[Task requirements]: In the records below, find the line containing "процессы, сфера международного арбитража" and the line containing "2023، إنهاء مهام". Give again exactly those lines and every line between them, omitting the pictures.

[Material provided]:
=====
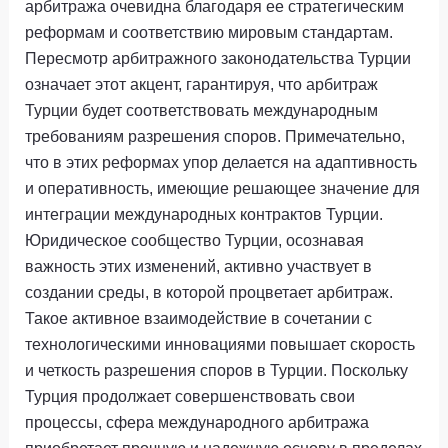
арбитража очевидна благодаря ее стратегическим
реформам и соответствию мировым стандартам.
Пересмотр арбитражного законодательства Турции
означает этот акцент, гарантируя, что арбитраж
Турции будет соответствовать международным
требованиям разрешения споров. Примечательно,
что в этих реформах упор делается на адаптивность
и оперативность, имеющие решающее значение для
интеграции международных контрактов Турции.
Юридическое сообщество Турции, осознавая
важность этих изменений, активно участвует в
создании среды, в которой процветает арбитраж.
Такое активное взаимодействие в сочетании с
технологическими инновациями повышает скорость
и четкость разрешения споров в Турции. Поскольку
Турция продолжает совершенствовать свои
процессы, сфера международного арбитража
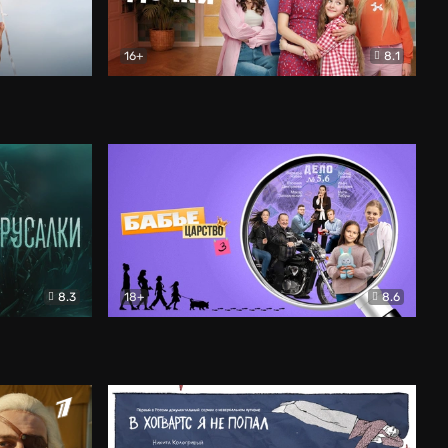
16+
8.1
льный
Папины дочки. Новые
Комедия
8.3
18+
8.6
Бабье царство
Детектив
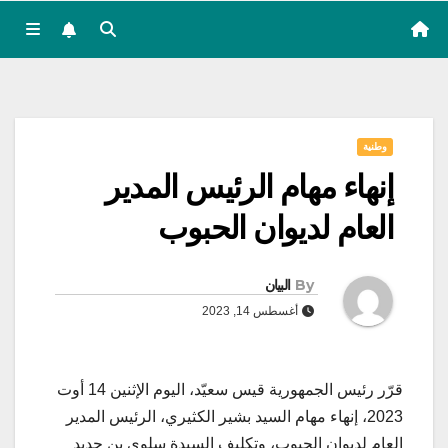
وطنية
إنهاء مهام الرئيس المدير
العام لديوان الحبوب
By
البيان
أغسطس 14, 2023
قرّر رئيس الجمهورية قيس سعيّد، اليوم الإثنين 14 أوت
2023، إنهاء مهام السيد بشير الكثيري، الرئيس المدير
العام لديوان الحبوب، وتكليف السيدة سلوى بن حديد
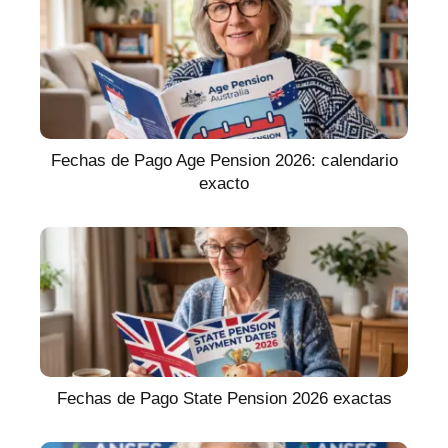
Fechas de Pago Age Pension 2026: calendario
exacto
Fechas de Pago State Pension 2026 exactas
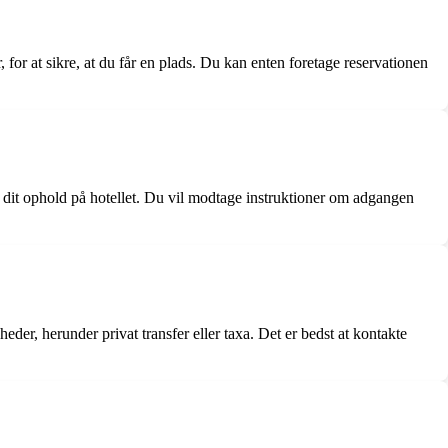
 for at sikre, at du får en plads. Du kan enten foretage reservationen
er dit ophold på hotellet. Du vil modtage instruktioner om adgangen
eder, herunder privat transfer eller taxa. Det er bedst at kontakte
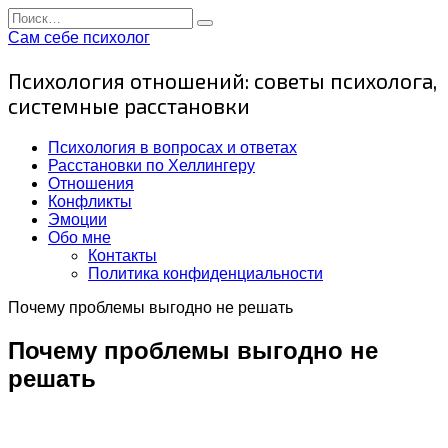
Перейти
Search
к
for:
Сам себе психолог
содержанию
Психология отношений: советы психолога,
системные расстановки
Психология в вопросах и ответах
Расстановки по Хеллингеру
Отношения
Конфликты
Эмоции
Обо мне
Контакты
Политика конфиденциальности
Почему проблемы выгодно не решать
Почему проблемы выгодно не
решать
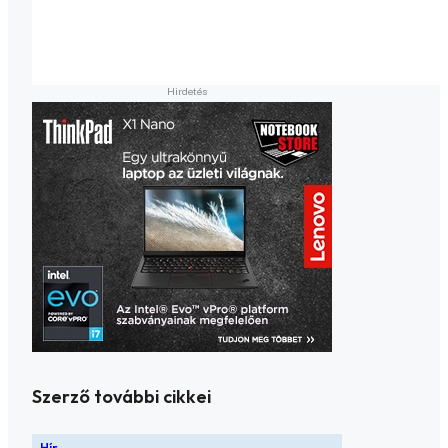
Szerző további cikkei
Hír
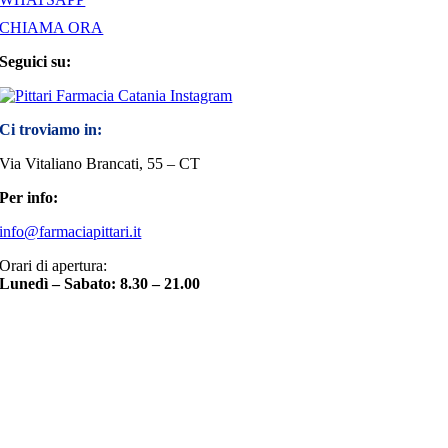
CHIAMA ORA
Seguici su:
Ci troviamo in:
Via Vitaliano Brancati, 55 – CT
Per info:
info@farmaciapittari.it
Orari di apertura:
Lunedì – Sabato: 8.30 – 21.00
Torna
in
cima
=====
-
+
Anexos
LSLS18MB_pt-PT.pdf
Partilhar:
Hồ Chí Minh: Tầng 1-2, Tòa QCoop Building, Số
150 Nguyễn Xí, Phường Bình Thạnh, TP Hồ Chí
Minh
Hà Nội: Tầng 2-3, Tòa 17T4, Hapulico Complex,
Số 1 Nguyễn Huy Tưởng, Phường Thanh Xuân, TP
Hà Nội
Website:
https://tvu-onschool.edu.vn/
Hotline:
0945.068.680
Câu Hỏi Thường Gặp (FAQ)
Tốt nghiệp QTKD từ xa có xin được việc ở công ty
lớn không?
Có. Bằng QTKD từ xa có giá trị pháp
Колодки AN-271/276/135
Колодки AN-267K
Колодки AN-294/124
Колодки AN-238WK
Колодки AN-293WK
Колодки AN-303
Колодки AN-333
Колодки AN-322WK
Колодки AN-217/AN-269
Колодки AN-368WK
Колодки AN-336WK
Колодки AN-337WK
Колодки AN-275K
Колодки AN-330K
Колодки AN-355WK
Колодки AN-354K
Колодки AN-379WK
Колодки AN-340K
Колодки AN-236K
=====
[Solution to this task]:
процессы, сфера международного арбитража
16+
8.1
льный
Папины дочки. Новые
Комедия
8.3
18+
8.6
Бабье царство
Детектив
وطنية
إنهاء مهام الرئيس المدير
العام لديوان الحبوب
By
البيان
أغسطس 14, 2023
قرّر رئيس الجمهورية قيس سعيّد، اليوم الإثنين 14 أوت
2023، إنهاء مهام السيد بشير الكثيري، الرئيس المدير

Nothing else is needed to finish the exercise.